To whoever reads this notebook,
I don’t care if you laugh, cry, or even scream out loud from rage from reading this. I’ll try to write something new in it every day. This year is my first year of Junior High. I’m 12 years old and I love to argue.
So it says on the first page of a green, wide-ruled notebook I once fastened shut with a combination lock looped through two holes punched on the side. It is one of dozens of such journals I’ve saved, knowing even as I wrote them I’d one day want to remember all the small milestones of childhood.
Thursday I walked my daughter Lily to her classroom for the first day of fifth grade. As is customary for us, she was brave and I was weepy, though this year I was conscientious to wait until I’d turned a corner and wouldn’t embarrass her.
My mom friends always tease me. Most of them welcome the end of summer break, relishing the return to routine and an end to summer boredom battles.
I relate to the parents, but ultimately I think my emotions stem from empathy with the children. I’ve written it all down, so I remember it all well.
I know the exact circumstances in which our second-grade teacher paddled a classmate who fought with another. I’m ashamed to be the one who tattled.
In third-grade, superlatives that mattered to me: messiest, giggliest, meanest, quietest, silliest, prettiest, tallest and shortest. I thought “prettiest” was most important.
I know I’ve wanted to be in charge since at least fifth grade. From Space Camp (yes, I went to Space Camp): “We finally got our mission assignments today. I got what I wanted: commander!”
In eighth-grade, I thought this of a boy who is now one of my closest friends: “My mom forces me to like him.”
The older I got, the more elaborate the notebooks and the writing in them. Confessional and ranting sometimes. Pensive and restrained at others.
I’ve left gaps in some places. I’ve peppered others with snapshots and letters written by friends and boyfriends. More than one notebook has old rose petals tucked between pages. I’ve scribbled song lyrics and quotes from lecturing college professors. I’ve created 25 years of lists – daydreams, bucket lists, people I love, groceries, places I’ve been, names I like, meals I want to cook.
When I was very young, I wrote in the third person.
In college, I wrote in the second.
At my daughter’s age, I wrote in the first and focused on facts.
That was the year our school was so overcrowded our classroom was in a hallway. My mother taught sixth-grade in a corner of the gymnasium, and my younger brother’s class met in the girls’ locker room. Midway through the first semester we moved into a new building on what was then the undeveloped side of Mt. Juliet.

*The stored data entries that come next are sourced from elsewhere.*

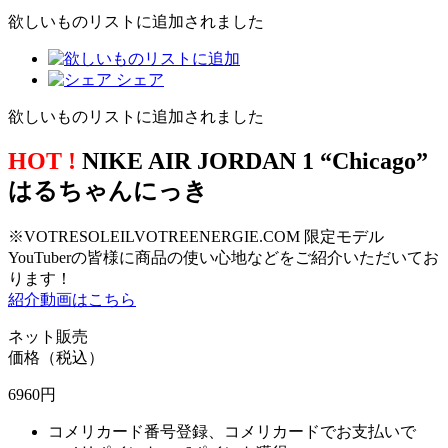
欲しいものリストに追加されました
シェア
欲しいものリストに追加されました
HOT !
NIKE AIR JORDAN 1 “Chicago”
はるちゃんにっき
※VOTRESOLEILVOTREENERGIE.COM 限定モデル
YouTuberの皆様に商品の使い心地などをご紹介いただいてお
ります！
紹介動画はこちら
ネット販売
価格（税込）
6960
円
コメリカード番号登録、コメリカードでお支払いで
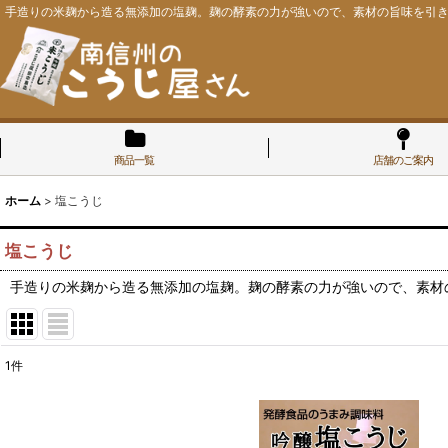
手造りの米麹から造る無添加の塩麹。麹の酵素の力が強いので、素材の旨味を引
商品一覧
店舗のご案内
ホーム
>
塩こうじ
塩こうじ
手造りの米麹から造る無添加の塩麹。麹の酵素の力が強いので、素材
1
件
並び順
:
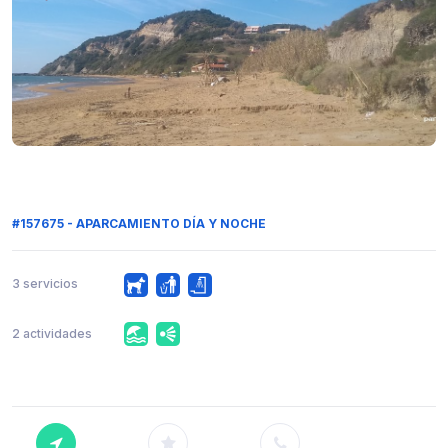
#157675 - APARCAMIENTO DÍA Y NOCHE
3 servicios
2 actividades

Twenty years later, it would become the busiest part of Wilson County, where the mega-retail/residential Providence center would be developed.
Fifth grade was the year I had a not-so-secret crush on a boy whose name my friends extracted using a Ouija board at a slumber party.
I was fitted for my first pair of glasses – bifocals for reading.
We held a funeral for a fly on the school playground.
By spring, a presidential campaign was in full swing. I was one of two kids in the class whose parents wanted Dukakis to win.
Lily was nervous when I dropped her off this morning. “Remember, anything that makes you nervous is a good thing,” I told her.
She called in the afternoon to tell me how awesome the school day had been.
Please remember, sweet girl. You wore new shoes your grandmother bought you, a size just shy of mine. You carried your own ridiculously heavy backpack. You hesitated for a moment before you let me take your photo in front of the school. You were nervous, and then you weren’t.
I’ll write it down for both of us, just as I always have.
From a blue notebook, college-ruled:
Knight, if it’s you reading this and you’re not 13 or 14, congratulations on saving this so long. Try to remember back to 1989 if you’re confused… If you’re not me, if you’re my daughter, then don’t give up! Life isn’t as bad as I sometimes make it sound.